Well, it's fine if you don't connect anything else, but if you think of your "device" as whatever your monitor is plus the switch as your device, and port 1 and 8 as the two ports that "pass through" you'll see you've got what you asked for
The extra ports always have blanks in them and would never be used so it seems the 105e would do the job in my case. I'll order one right now.
Thanks very much for all this input. I guess I have to find the correct source for that device now.
Does anyone know what I need for source to build a firmware for the SG105E? It came in today but I cannot find any information on which version of openwrt I need.
just use the factory firmware. I'm not sure if it's supported by OpenWrt, but even if it is, for a switch I'd just use the latest factory.
I bought it for nothing then. I need one that has openwrt running on it because the tools I'm using are in openwrt. Darn, guess I have to return it then.
Connect the NanoPi to the switch. that's the device you're trying to set up right?
Here's how it works... you have network cable A and network cable B... if these were just one cable... things would work... But you want to "see what's going on on the cable"...
So you put cable A into port 1, cable B into port 5... and then the NanoPi into port 2... then you mirror all packets going into or out of port 5 to port 2... Now the NanoPi sees all the packets but the network operates at full speed as if cable A and cable B were just one cable.
That would work but it means needing two devices. I need to find just one low cost gigabit device with at least two ports that can do full speed gigabit and packet sniffing.
Doesn't really exist. The least expensive path is going to be a gigabit managed switch that supports port mirroring like the one you have, + a device that has enough CPU to process a gigabiti of traffic through a "sniffer". That's a multi-core ARM device in the 1.2GHz+ range.
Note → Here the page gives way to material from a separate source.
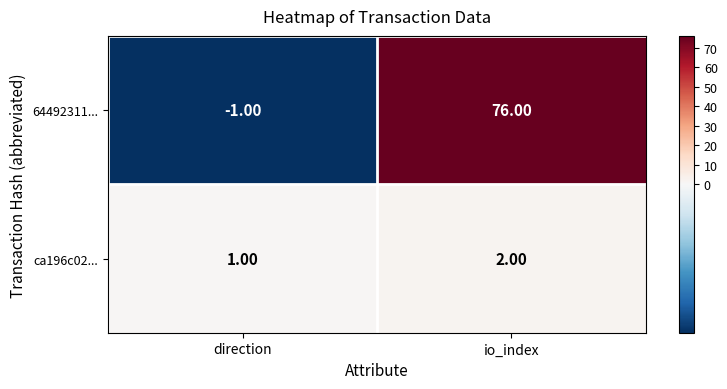

Which category has the highest value in the 64492311... series?

io_index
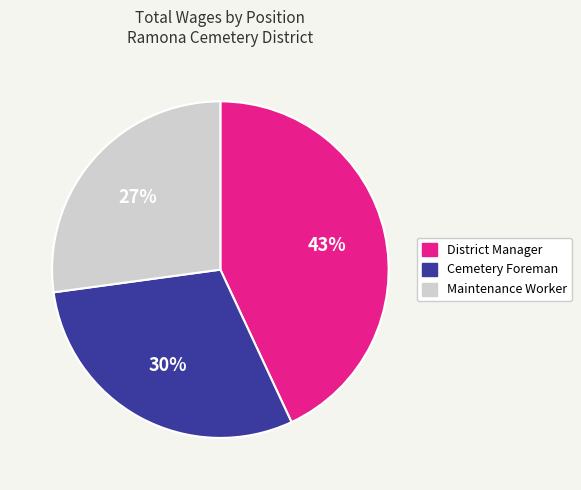

Do District Manager and Cemetery Foreman together represent more than half of the pie?

Yes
So most likely an RPi4 or a NanoPi maybe.
You want the switch because it's dedicated hardware that will make the network go full throttle.
1 Like
Any possible hardware available for under $50 is going to be hard-pressed to monitor gigabit speed traffic.
In particular the various "Pi" style boards aren't built for hardcore networking. The Raspberry Pi 4 comes close because it has a gigabit MAC on the CPU, connected full speed to a PHY chip. But it only has one port. The ones with more than one Ethernet port don't have high speed busses between the NICs and the CPU.
Well, I said the cheapest, I didn't say it has to be $20.00 :).
I just need something two port that will run openwrt or Linux I guess.
Some of the tp-link and gl-inet devices look like they could do the trick.
The gl-inet gl-at750s and gl-mv1000 have gigabit ports.
They won't come close to bridging and packet sniffing a gigabit. You would probably need an x86 maybe like an i5 to do that. Somewhere around $600 maybe. It becomes much easier when you rely on dedicated hardware to do the switching... Then the sniffing device can use cpu only for sniffing.
I understand now. Most of these devices seem to have a gigabit port but the other ports are either some sort of virtual version of that port or USB or something and not physical.
You're saying I need a device that can do full speed port to port via hardware so I can use the CPU power for the actual sniffing.
That's exactly it. Just sniffing a gigabit and doing stuff with the packets will take a lot of CPU. For example when I ran ntopng on my j1900 x86 router it slowed routing down to about 250Mbps.
If you let the switch do it's switching thing, then even if your CPU is unable to keep up with the flood of packets the network users will not be disturbed and the worst case is maybe you have to sample packets in the sniffer or something.
Got it. Means I'm on the hunt for something a little special as it would have to be in the $100.00 range.
A sg105e plus RPi4 2GB with case and power supply would be $120 or so
Yes but as mentioned, I have to find one single device otherwise yes, this could have worked. I have to keep the complexity super low otherwise, I'll have to spend even more time trying to explain how things hook up. One device makes it super easy.
Take a look at the Edgerouter X? probably not really quite enough cpu power, but just about ok, and has the built-in switch chip you need.
Hi, I've spent a lot of time looking and it looks like I need to get into the x86 arena to get those hardware level NICs.
I appreciate all of the input I've received here, thank you very much.